> [Directions]:
Filter the listing below down to the lines that contain the string "Page", matching case exactly, and copy each of those lines.

Input for this task Start Marker

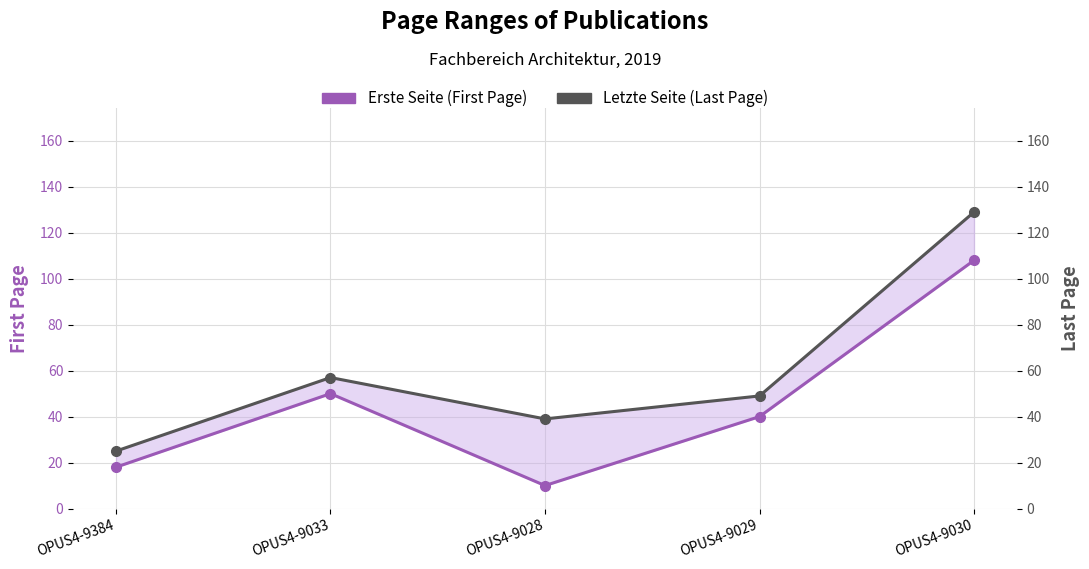

Reading left to right, list all the values displayed in this chart.

Erste Seite (First Page): 18	50	10	40	108
Letzte Seite (Last Page): 25	57	39	49	129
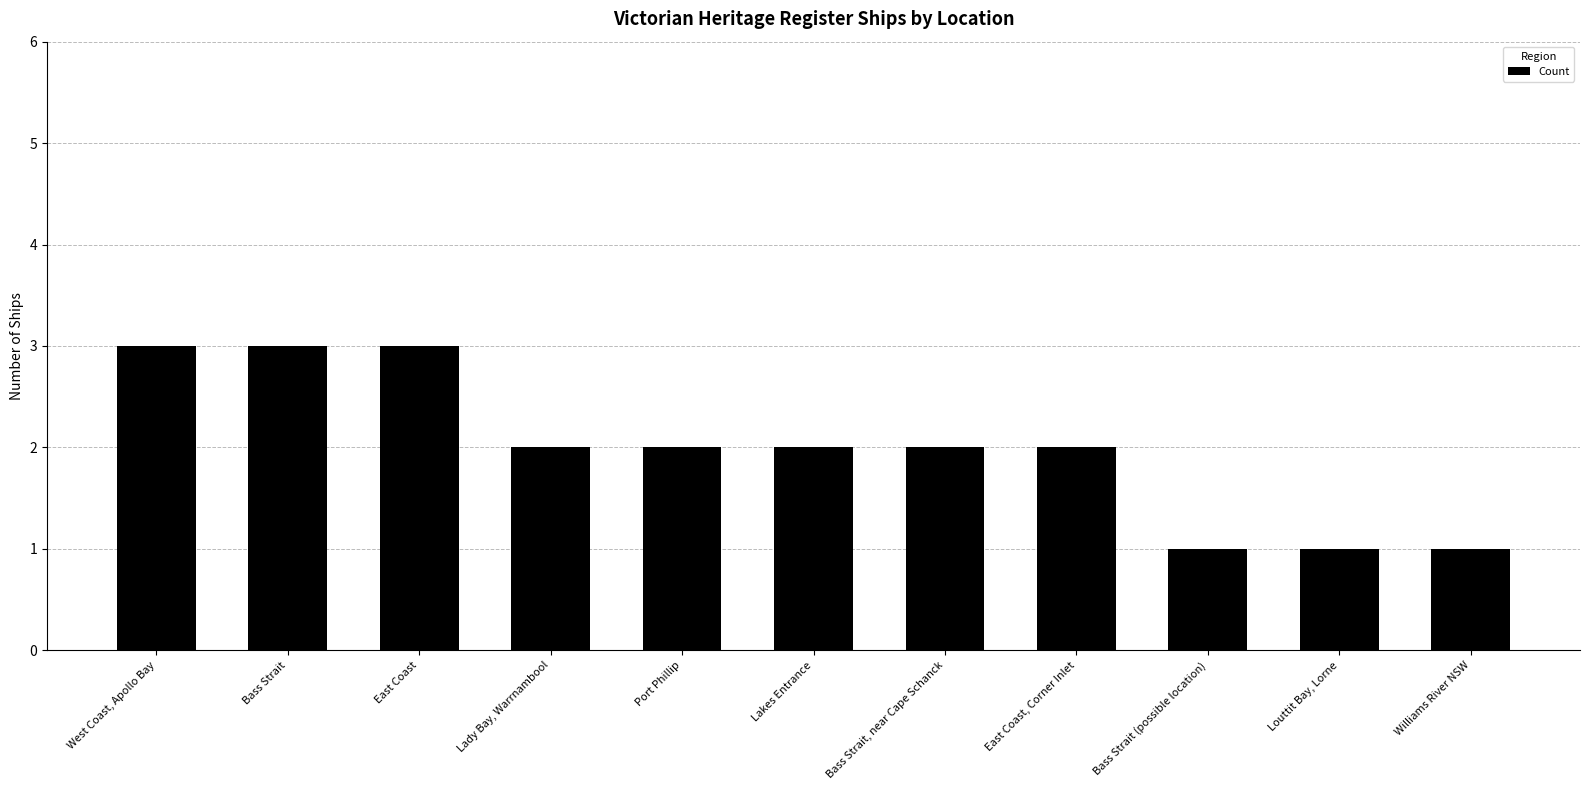

Approximately how many times larger is the value at West Coast, Apollo Bay compared to Bass Strait, near Cape Schanck?

1.5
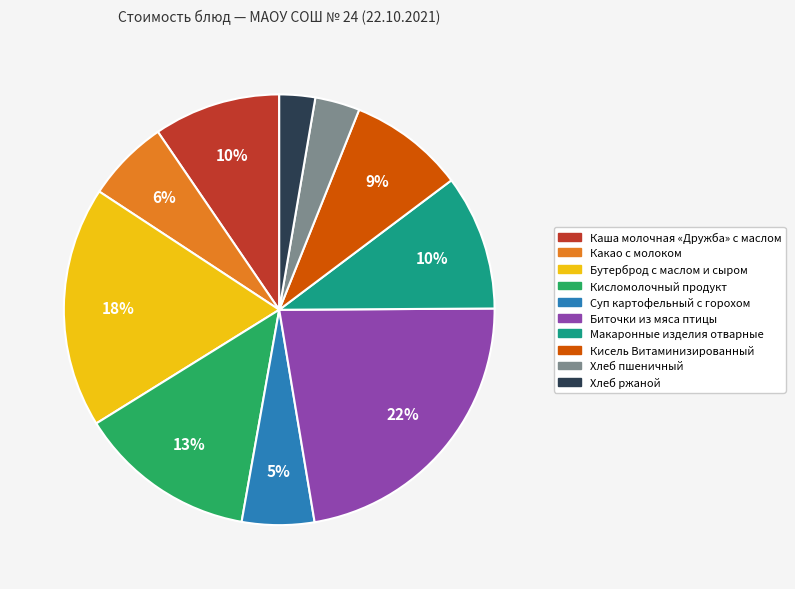

What is the largest slice in the pie chart?

Биточки из мяса птицы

Input for this task End Marker

> [Solution]:
Erste Seite (First Page): 18	50	10	40	108
Letzte Seite (Last Page): 25	57	39	49	129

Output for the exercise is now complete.